Jony Rosenne wrote:

You did suggest something like this during one of the various Hebrew character debates. But it doesn't hold up well in general. By that logic, we also now need to encode LATIN LETTER U OR V, LATIN LETTER I OR J (both in CAPITAL and SMALL versions), plus LATIN SMALL LETTER LONG OR SHORT S (though we could probably manage to use just U+0073 for that and encode SHORT S separately). But I don't think anyone would want such a confusing state of affairs. Spelling things right is hard enough when there's only *one* choice for each letter!



The example isn't relevant.
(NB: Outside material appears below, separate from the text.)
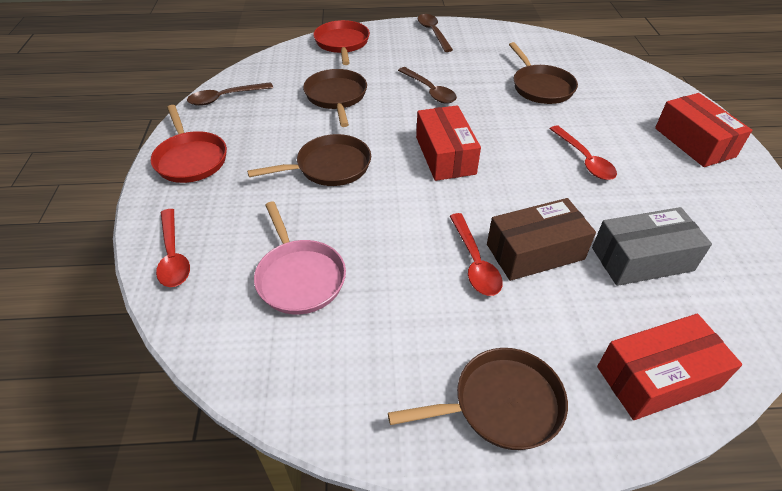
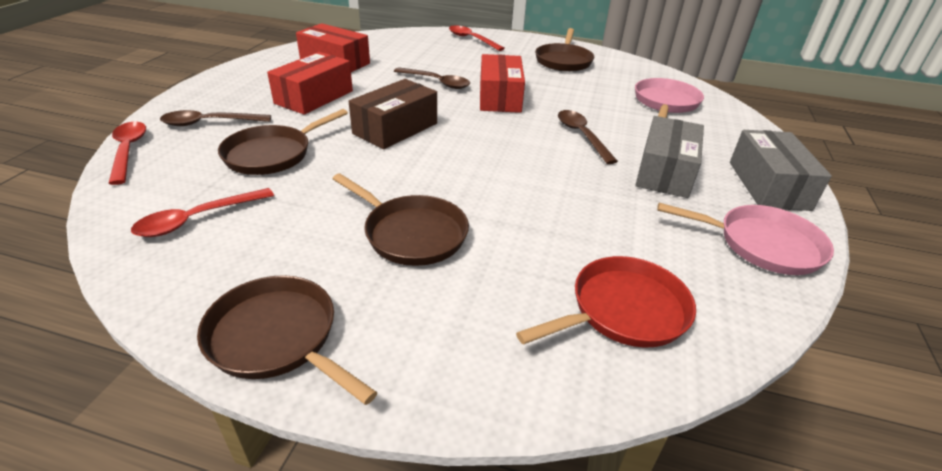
grey box: [592,207,712,286] = 1 -> [635,116,704,198] [730,130,832,211] = 2
pink pan: [254,202,346,314] = 1 -> [635,78,704,118] [657,203,834,275] = 2
red pan: [151,105,227,183] [313,20,370,65] = 2 -> [516,256,696,347] = 1

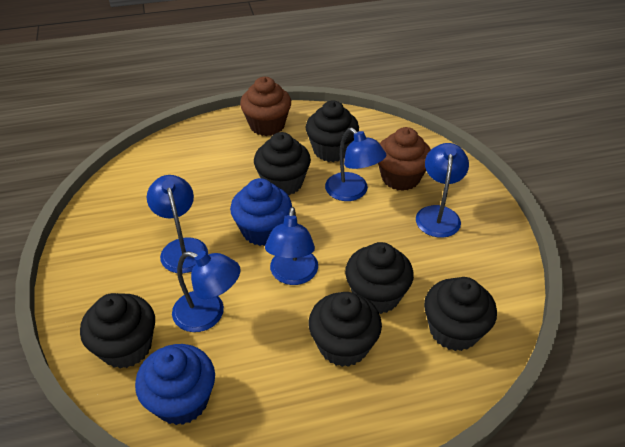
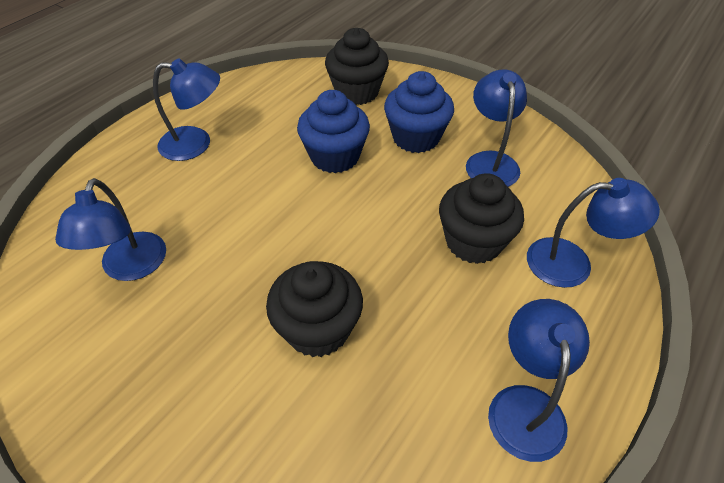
black cupcake: [80,293,155,369] [254,132,311,195] [306,101,359,162] [309,292,382,367] [345,242,414,314] [424,277,497,351] = 6 -> [266,261,363,357] [325,28,389,105] [439,173,524,264] = 3
brown cupcake: [240,77,291,136] [378,127,431,191] = 2 -> none = 0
These disunifications are very old - you could
have added C/G - and the I and U are commonly used for the ambiguous
characters.


And Dean's example of Cuneiform characters weren't also "very old"? Besides, we still have documents from that "very old" time (only a few centuries ago, hardly old at all. Why, many of them are printed!), documents which *do* use the glyphs ambiguously. If it's sensible to encode ambiguous characters, then these are probably the most sensible cases for it. But it isn't.

"The I and U are commonly used for the ambiguous characters"? Great. The stemmed version of the cantillation is also commonly used for the ambiguous character. Nothing you've said here distinguishes the case of U/V from the one under discussion.

(Actually, the unification of yerah-ben-yomo and atnah hafukh may actually be older than U/V and I/J. Books were printed with U/V and I/J not distinguished for quite a long time, certainly into the 17th century (viz. Shakespeare's First Folio, for a famous example), but the cantillations were conflated in quite early printings of the Bible--though not necessarily the earliest.)